The indictment charges Tintor with participating in a widespread and systematic attack against the non-Serb population in the Vogosca municipality from April 1992 to the end of July.

He is charged with unlawful detention, torture, beating, forcing people to do hard labour and the murder of Bosniaks and Croats at several locations, including detention camps.

At another trial at the state court on Monday, a court medical expert testified that a detainee who was released from the Crna Kuca detention centre in Kruscica in the Vitez municipality had severe bodily injuries.

“On the basis of the available documentation I can say that, during his medical examination, [detainee Goran] Strukar had contusions around his eye, a fracture of the nose bone, two broken teeth, an injured lip, a suspicious fracture of the cheek bone, as well as contusions on his upper arm, lower arm, back and chest,” said expert Branimir Markunovic.

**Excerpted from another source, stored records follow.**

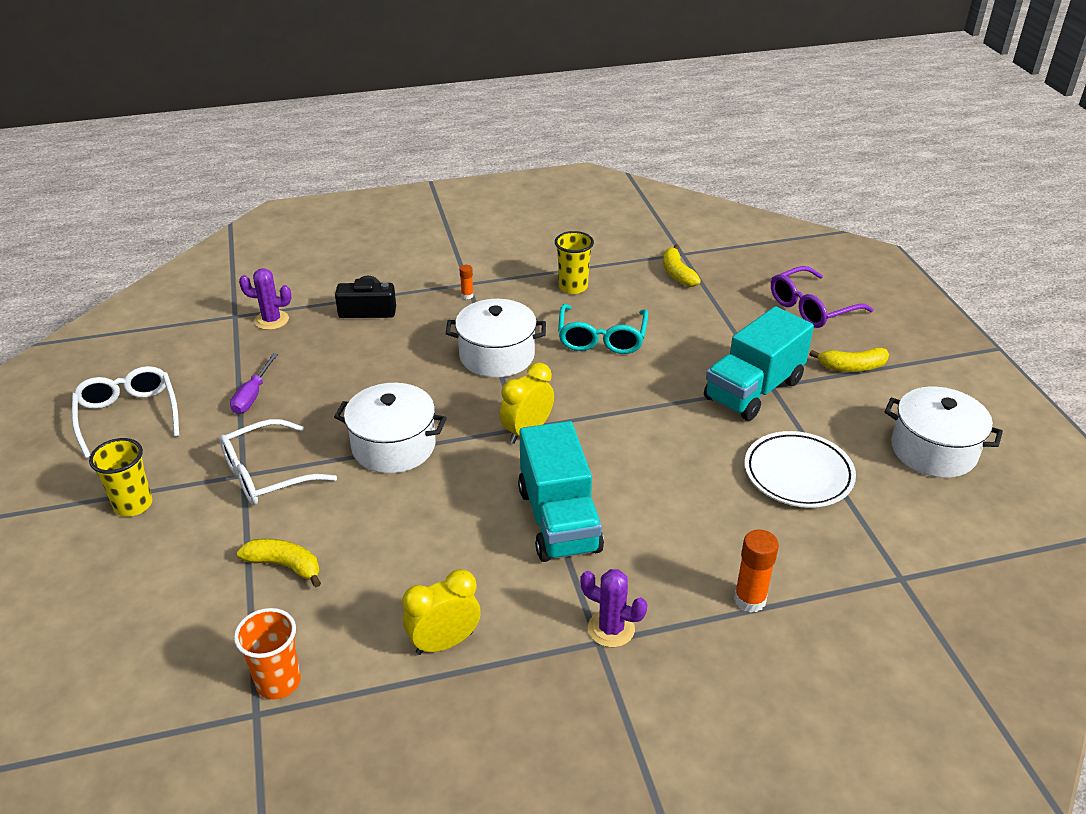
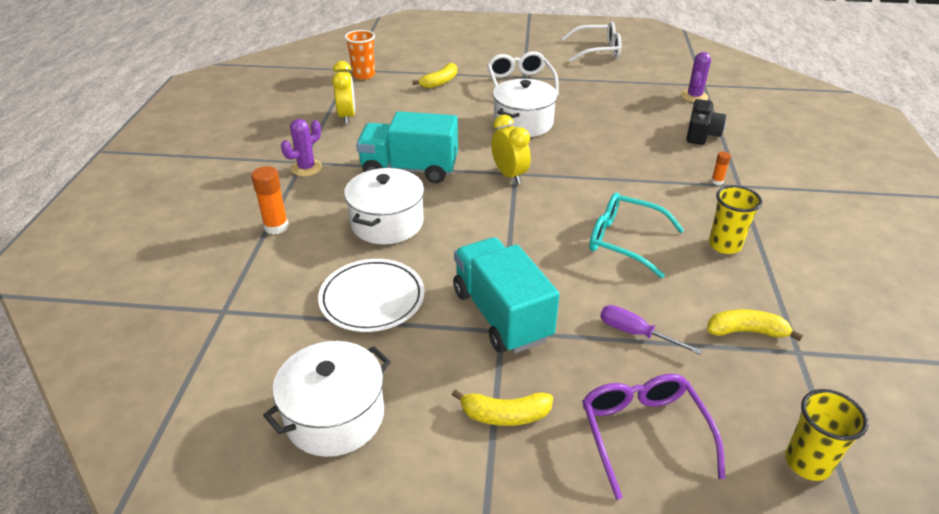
camera: 110 degrees right, 0 degrees up
(133, 505) = (516, 50): yellow cup -> yellow cup (807, 463)
(252, 395) = (602, 84): purple screwdriver -> purple screwdriver (636, 333)
(497, 355) = (616, 180): white pot -> white pot (387, 223)
(852, 367) = (505, 415): yellow banana -> yellow banana turned 105 degrees counterclockwise

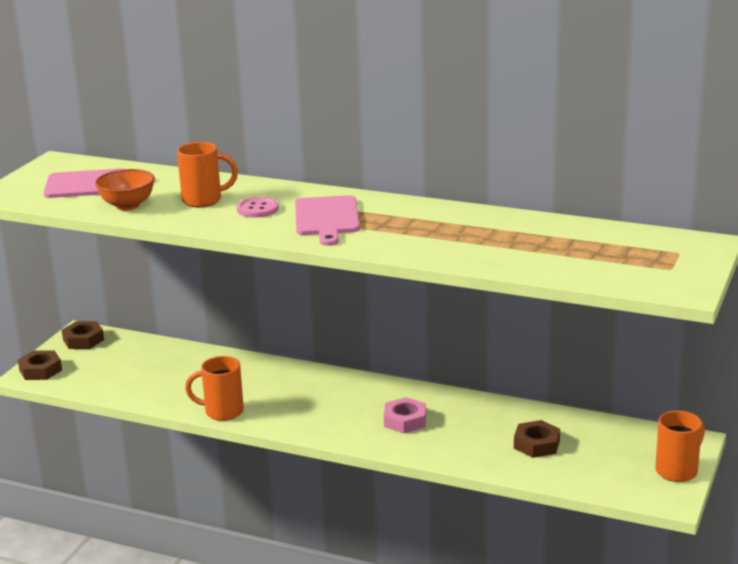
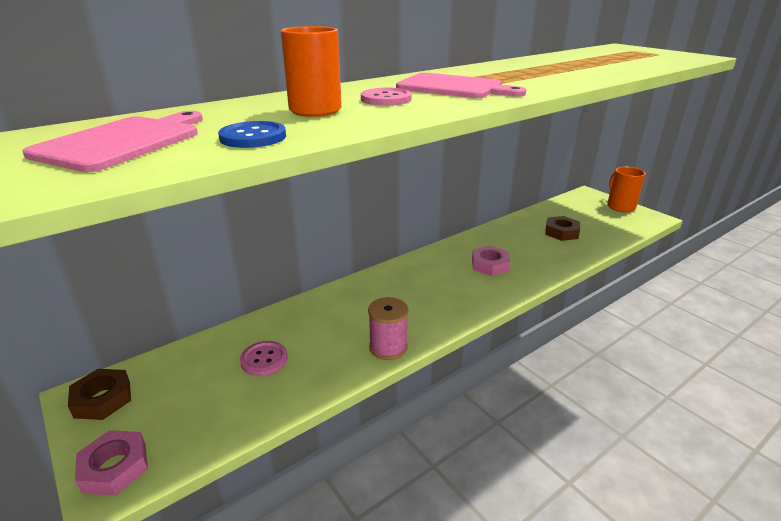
camera: 60 degrees left, 5 degrees up
(40, 370) = (115, 467): brown nut -> pink nut
(127, 206) = (253, 137): orange bowl -> blue button
(164, 372) = (264, 359): none -> pink button
(222, 412) = (388, 347): orange mug -> pink spool

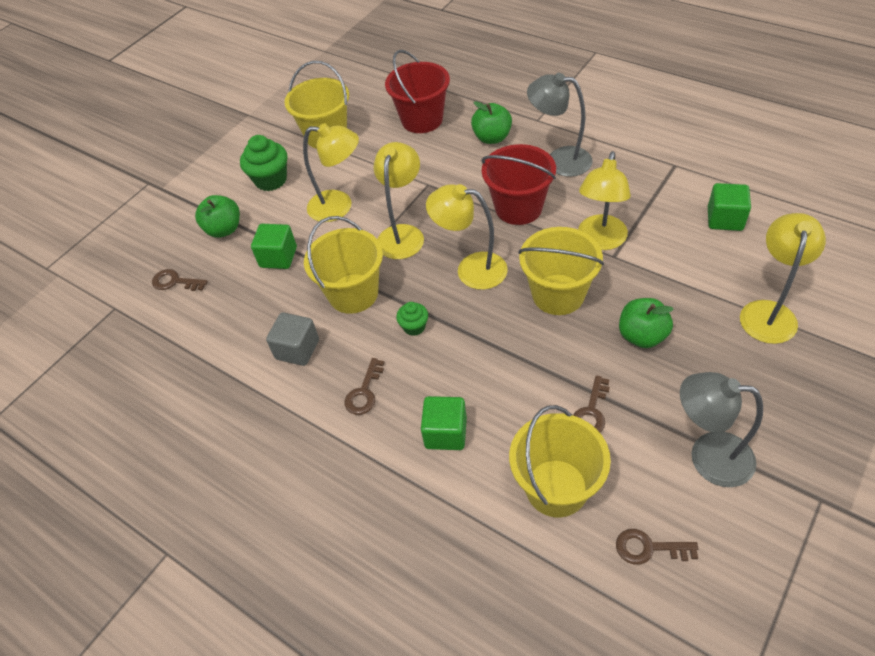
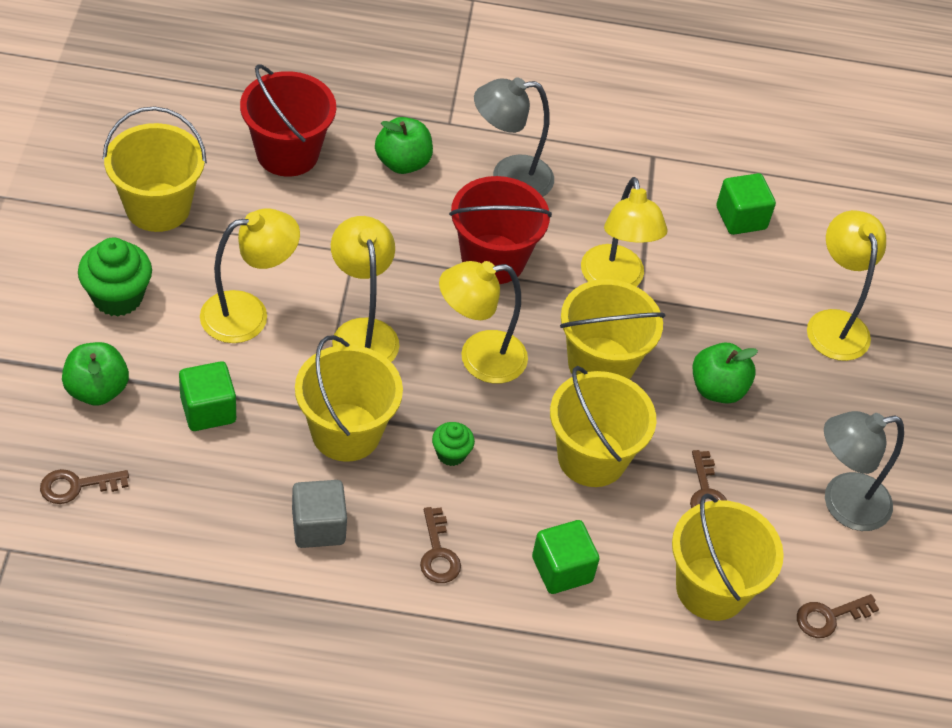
camera: 40 degrees left, 0 degrees up
(514, 358) = (591, 458): none -> yellow bucket

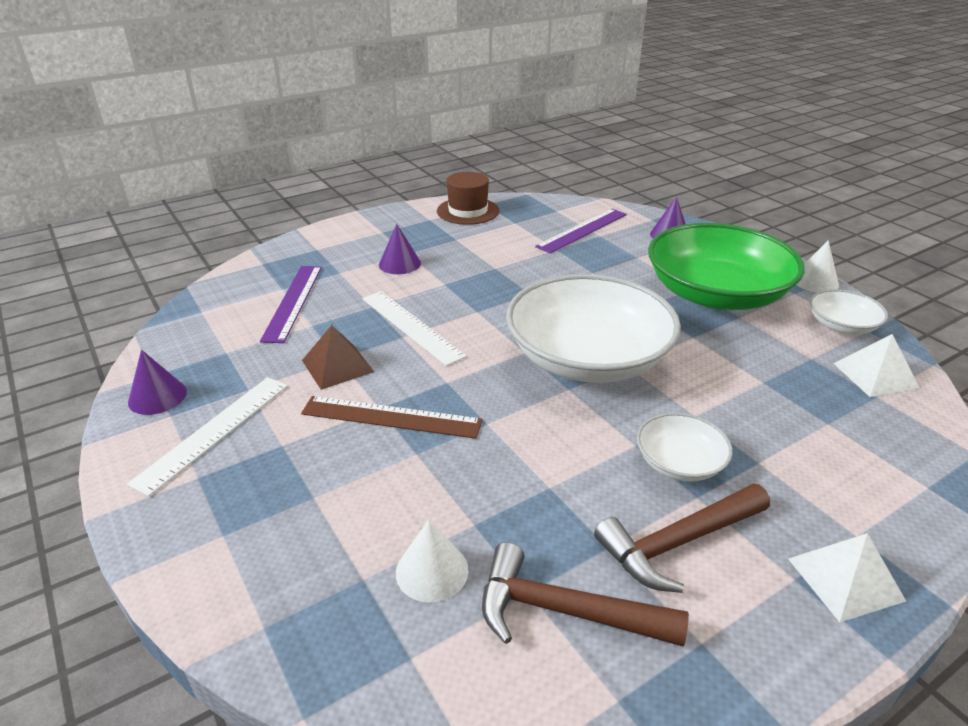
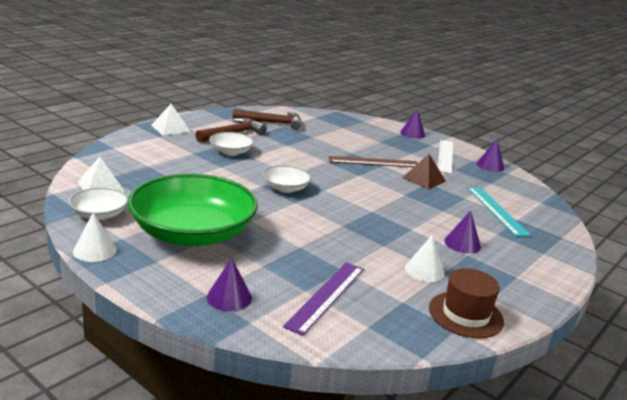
camera: 160 degrees right, 10 degrees down
(186, 535) = (412, 133): none -> purple cone
(293, 302) = (496, 210): purple ruler -> turquoise ruler
(411, 326) = (405, 200): white ruler -> none
(432, 571) = (321, 128): white cone -> white cone (424, 270)
(588, 358) = (285, 188): white bowl -> white bowl, size x0.46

“Individually, each of those injuries can be considered a light bodily injury, but when cumulative, like in his case, they are considered to be severe bodily injuries,” Markunovic added.

He pointed out that all the injuries were caused by blows from blunt and hard objects.
Minet Akeljic, Saban Haskic, Senad Bilal, Hazim Patkovic and Semsudin Djelilovic are on trial for the mental and physical abuse of detainees in the Crna Kuca detention centre.

According to the charges, they were all members of the Bosnian Army’s military police force.